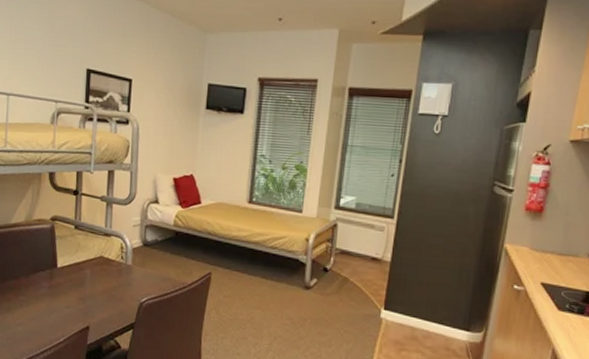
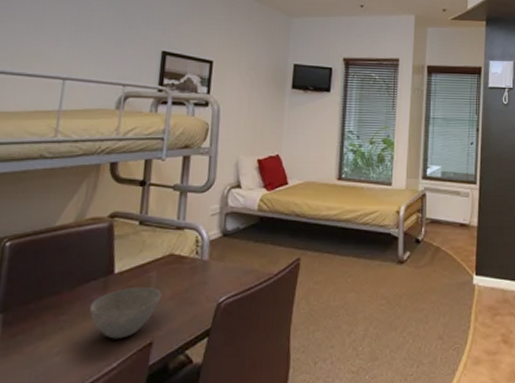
bowl: none [41,280,95,321] -> present [90,286,162,339]

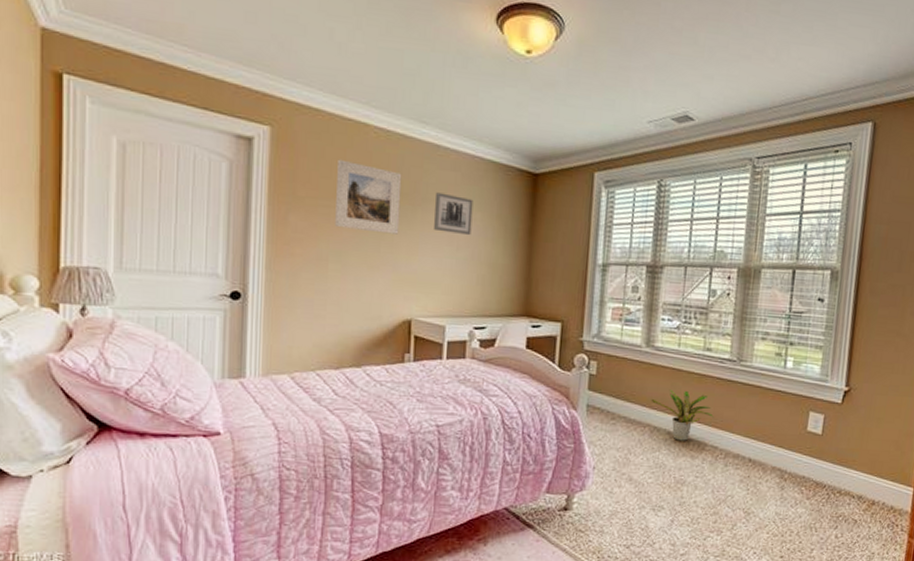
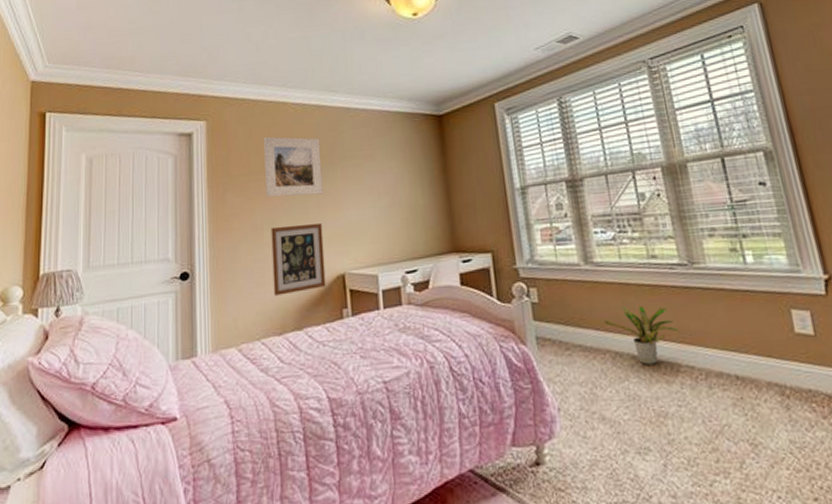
wall art: none [334,261,394,331] -> present [271,222,326,296]
wall art: present [434,192,474,236] -> none [352,148,389,185]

----

**What you will do**
Print the whole listing above once more, word for word, without its pictures.

**Answer below**
bowl: none [41,280,95,321] -> present [90,286,162,339]

wall art: none [334,261,394,331] -> present [271,222,326,296]
wall art: present [434,192,474,236] -> none [352,148,389,185]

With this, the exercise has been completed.